- **Task brief**:
Restate word for word the lines of the entries below, starting with the line that holds "Public Inspection |" and ending with the line that holds "Total number at", and no others.

- **Records for the exercise**:
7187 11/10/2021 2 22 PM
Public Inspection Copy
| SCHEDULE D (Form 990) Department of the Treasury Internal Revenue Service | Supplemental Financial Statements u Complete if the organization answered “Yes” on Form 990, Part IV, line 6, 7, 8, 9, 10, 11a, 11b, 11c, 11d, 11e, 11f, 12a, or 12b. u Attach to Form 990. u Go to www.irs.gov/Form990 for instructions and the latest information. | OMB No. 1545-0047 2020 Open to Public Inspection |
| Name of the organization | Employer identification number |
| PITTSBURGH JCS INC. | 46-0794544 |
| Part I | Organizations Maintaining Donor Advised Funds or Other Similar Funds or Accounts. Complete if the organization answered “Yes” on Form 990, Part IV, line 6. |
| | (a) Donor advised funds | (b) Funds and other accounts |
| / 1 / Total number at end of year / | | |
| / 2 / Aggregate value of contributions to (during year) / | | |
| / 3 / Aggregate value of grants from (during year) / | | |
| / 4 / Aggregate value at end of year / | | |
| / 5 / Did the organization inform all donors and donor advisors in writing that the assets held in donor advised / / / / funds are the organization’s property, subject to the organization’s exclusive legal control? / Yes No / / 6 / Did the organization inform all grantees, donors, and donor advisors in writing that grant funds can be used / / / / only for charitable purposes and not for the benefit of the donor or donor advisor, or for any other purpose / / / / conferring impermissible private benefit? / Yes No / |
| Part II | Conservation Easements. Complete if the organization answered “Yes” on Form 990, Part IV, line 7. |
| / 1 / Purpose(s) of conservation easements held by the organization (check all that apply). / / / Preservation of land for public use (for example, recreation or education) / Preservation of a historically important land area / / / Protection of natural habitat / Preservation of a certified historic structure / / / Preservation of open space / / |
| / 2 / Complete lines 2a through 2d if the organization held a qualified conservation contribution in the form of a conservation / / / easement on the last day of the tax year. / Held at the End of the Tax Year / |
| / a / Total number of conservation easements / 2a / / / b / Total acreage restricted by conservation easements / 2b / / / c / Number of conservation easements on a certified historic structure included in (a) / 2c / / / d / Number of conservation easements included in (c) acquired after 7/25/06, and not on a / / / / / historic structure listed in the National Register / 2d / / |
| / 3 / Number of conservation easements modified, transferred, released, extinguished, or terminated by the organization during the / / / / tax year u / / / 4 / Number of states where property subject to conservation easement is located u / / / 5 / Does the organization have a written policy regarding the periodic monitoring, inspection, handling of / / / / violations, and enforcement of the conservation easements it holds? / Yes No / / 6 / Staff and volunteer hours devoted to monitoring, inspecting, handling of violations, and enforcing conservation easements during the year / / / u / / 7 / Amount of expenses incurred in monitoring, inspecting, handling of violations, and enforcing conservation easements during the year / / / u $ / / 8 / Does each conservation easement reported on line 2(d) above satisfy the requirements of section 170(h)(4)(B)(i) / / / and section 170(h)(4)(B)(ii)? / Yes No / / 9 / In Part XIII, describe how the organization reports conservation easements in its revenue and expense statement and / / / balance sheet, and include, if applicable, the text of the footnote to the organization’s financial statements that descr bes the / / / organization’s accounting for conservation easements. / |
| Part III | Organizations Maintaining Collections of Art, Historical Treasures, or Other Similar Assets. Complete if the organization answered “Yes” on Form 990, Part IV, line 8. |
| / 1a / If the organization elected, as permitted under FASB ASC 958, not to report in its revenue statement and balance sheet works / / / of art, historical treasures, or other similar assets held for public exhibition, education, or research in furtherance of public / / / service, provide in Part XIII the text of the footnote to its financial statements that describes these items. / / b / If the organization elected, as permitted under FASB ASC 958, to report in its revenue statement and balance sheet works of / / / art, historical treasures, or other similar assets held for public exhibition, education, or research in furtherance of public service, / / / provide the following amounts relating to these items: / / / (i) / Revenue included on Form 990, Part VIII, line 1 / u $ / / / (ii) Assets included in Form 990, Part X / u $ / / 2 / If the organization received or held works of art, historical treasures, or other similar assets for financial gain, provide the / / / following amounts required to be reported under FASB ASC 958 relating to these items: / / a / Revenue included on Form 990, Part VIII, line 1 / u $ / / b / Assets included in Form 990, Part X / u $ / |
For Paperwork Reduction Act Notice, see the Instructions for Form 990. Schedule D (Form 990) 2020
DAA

- **Solution to the problem**:
| SCHEDULE D (Form 990) Department of the Treasury Internal Revenue Service | Supplemental Financial Statements u Complete if the organization answered “Yes” on Form 990, Part IV, line 6, 7, 8, 9, 10, 11a, 11b, 11c, 11d, 11e, 11f, 12a, or 12b. u Attach to Form 990. u Go to www.irs.gov/Form990 for instructions and the latest information. | OMB No. 1545-0047 2020 Open to Public Inspection |
| Name of the organization | Employer identification number |
| PITTSBURGH JCS INC. | 46-0794544 |
| Part I | Organizations Maintaining Donor Advised Funds or Other Similar Funds or Accounts. Complete if the organization answered “Yes” on Form 990, Part IV, line 6. |
| | (a) Donor advised funds | (b) Funds and other accounts |
| / 1 / Total number at end of year / | | |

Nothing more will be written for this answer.